I once had a conversation with ChatGPT in which it claimed not to know German. However, I know this isn't true because, in subsequent interactions, it responded in German without any issues. But that time it appeared to have either adopted a persona that didn’t know German or adopted one that did but decided to lie about it. There's no way to tell. The real problem is, there’s no way to know if the underlying LLM truly doesn’t know German. If it says it doesn’t, does it really not? Or is it just playing a character?
I had another puzzling encounter with ChatGPT not too long ago, this time about a haiku it created for me. The syllable count was completely off, so we went through the syllabic structure of a haiku together to pinpoint the root of the disagreement. We both acknowledged the 5-7-5 rule, yet still couldn't agree on the resulting haiku. I decided to go word by word, asking ChatGPT to help me understand the disconnect. Ultimately, we discovered the source of the problem:
I found this pretty interesting. It knows the statistical correlation between people talking about syllables and sounding a word out. But it still doesn’t know what it is doing. It can’t be used as a reliable source even to describe its own thinking.
Conclusion
The scary thing is that even the model developers are not in a much better position. Although they have direct access to the model and training data, they’re nearly just as limited. As LLMs grow in size and complexity, unexpected features and behaviors emerge. Many of these unexpected features, such as glitch tokens like SolidGoldMagikarp and the ability to emulate a Linux shell, have been discovered by end users conducting their own research.
The situation becomes even more critical when considering systems that were trained with Reinforcement Learning from Human Feedback (RLHF). In this approach, AI models are fine-tuned using human evaluations of responses. Evaluators rank model-generated answers based on factors like relevance, accuracy, and coherence, and the model adjusts its future responses accordingly, aiming to produce outputs that better align with human preferences.
While this method can improve model performance, it carries the risk of inadvertently incentivizing the model to prioritize certain types of answers over others. If the human evaluators consistently favor responses that are more palatable or socially acceptable, even if not entirely accurate, the model may learn to generate such answers to please its trainers. We could unintentionally (or deliberately) get the model to deceive us by providing responses we prefer hearing, even if they are not true.
Why are we building AI this way? Well, because it works. It turns out that we don’t know how to make an artificial visual cortex or Broca’s area. The most capable thing we’ve come up with is to take a very general architecture, point it at the internet, and say, “Go!” It’s not really what anyone had in mind for designing artificial intelligence, but it is what works.

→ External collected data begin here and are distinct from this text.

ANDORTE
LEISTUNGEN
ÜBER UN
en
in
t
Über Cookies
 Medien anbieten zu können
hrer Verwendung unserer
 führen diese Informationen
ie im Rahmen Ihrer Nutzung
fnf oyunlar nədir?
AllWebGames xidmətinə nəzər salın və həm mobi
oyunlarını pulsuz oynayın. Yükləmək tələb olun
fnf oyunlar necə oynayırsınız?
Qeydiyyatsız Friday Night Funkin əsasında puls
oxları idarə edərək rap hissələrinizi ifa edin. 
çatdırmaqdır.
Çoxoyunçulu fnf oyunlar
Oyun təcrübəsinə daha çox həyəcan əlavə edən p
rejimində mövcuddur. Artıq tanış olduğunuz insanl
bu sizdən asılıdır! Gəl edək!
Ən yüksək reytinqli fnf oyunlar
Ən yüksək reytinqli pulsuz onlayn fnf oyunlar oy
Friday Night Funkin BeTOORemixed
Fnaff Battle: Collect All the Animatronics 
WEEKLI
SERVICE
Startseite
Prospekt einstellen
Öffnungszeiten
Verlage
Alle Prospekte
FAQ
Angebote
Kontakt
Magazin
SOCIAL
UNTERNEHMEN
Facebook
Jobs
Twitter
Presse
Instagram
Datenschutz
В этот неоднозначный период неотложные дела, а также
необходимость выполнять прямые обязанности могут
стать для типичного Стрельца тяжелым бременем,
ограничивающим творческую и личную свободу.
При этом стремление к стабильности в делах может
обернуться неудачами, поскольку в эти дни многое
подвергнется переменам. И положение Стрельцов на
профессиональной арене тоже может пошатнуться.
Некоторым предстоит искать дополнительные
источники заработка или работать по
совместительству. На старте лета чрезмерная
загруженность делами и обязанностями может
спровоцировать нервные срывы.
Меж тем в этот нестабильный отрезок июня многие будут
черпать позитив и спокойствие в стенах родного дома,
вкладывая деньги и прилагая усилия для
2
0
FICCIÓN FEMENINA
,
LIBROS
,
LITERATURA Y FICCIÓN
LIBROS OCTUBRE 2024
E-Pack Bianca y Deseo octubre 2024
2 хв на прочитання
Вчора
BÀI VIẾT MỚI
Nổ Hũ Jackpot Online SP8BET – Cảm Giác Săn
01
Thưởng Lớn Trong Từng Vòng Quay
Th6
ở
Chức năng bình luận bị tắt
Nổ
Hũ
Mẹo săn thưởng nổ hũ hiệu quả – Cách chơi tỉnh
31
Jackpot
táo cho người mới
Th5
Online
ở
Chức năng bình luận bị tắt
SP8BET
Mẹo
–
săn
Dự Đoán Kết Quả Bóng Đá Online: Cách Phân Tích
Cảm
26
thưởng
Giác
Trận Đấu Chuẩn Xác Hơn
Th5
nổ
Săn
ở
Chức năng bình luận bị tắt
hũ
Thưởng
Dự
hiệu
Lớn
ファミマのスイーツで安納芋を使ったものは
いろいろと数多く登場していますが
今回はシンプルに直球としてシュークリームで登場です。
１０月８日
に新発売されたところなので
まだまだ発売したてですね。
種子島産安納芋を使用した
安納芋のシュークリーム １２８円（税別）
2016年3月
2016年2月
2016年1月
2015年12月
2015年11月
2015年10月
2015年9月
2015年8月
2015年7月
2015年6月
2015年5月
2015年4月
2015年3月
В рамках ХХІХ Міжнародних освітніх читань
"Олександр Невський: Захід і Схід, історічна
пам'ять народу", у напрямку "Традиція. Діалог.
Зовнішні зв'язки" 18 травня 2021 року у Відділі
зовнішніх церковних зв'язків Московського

AI explainability and AI capabilities represent two interrelated facets of artificial intelligence research. Explainability strives to keep pace with the rapidly evolving landscape of AI capabilities, but it is not succeeding. Major companies are funneling ungodly amounts of money into the enhancement of AI capabilities, resulting in accelerated advancements. Meanwhile, AI explainability lags behind, struggling to close a gap that only grows wider each day. As AI capabilities continue to advance and become more sophisticated, the urgency to develop explainability techniques only grows.